Real balls

ball(mid::arb, rad::arb)

Constructs an arb enclosing the range $[m-|r|, m+|r|]$, given the pair $(m, r)$.

convert(::Type{Float64}, x::arb)

Return the midpoint of $x$ rounded down to a machine double.

isnonzero(x::arb)

Return true if $x$ is certainly not equal to zero, otherwise return false.

isfinite(x::arb)

Return true if $x$ is finite, i.e. having finite midpoint and radius, otherwise return false.

isexact(x::arb)

Return true if $x$ is exact, i.e. has zero radius, otherwise return false.

isint(x::arb)

Return true if $x$ is an exact integer, otherwise return false.

ispositive(x::arb)

Return true if $x$ is certainly positive, otherwise return false.

isnonnegative(x::arb)

Return true if $x$ is certainly nonnegative, otherwise return false.

isnegative(x::arb)

Return true if $x$ is certainly negative, otherwise return false.

isnonpositive(x::arb)

Return true if $x$ is certainly nonpositive, otherwise return false.

midpoint(x::arb)

Return the midpoint of the ball $x$ as an Arb ball.

radius(x::arb)

Return the radius of the ball $x$ as an Arb ball.

accuracy_bits(x::arb)

Return the relative accuracy of $x$ measured in bits, capped between typemax(Int) and -typemax(Int).

Information supplied:
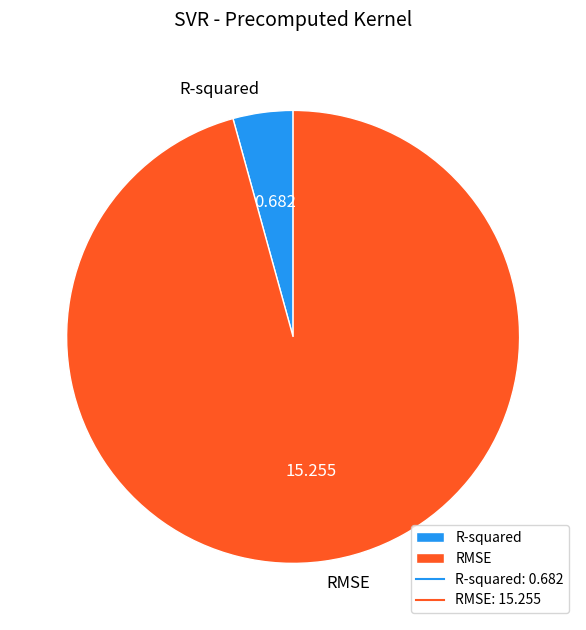

Between RMSE and R-squared, which is larger?

RMSE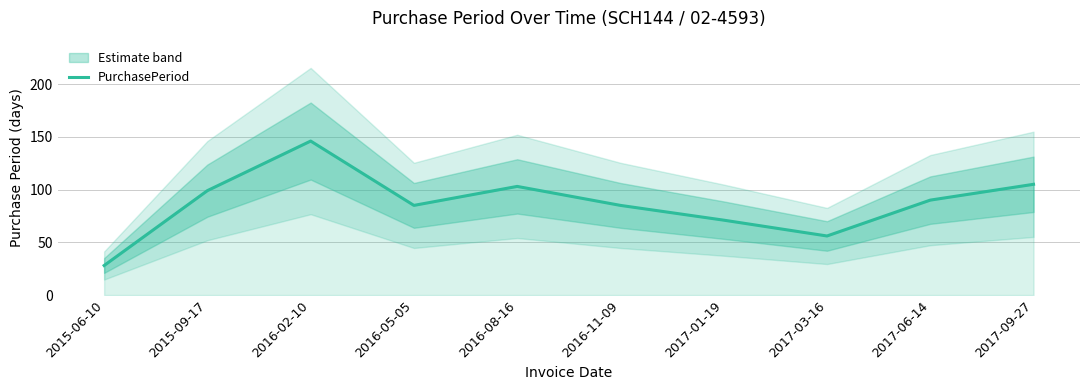

The chart shows a value of 103 at 2016-08-16. True or false?

True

What is required:
According to the real balls reference, when does isexact(x::arb) return true?

Answer to the problem:
When x is exact, meaning it has zero radius.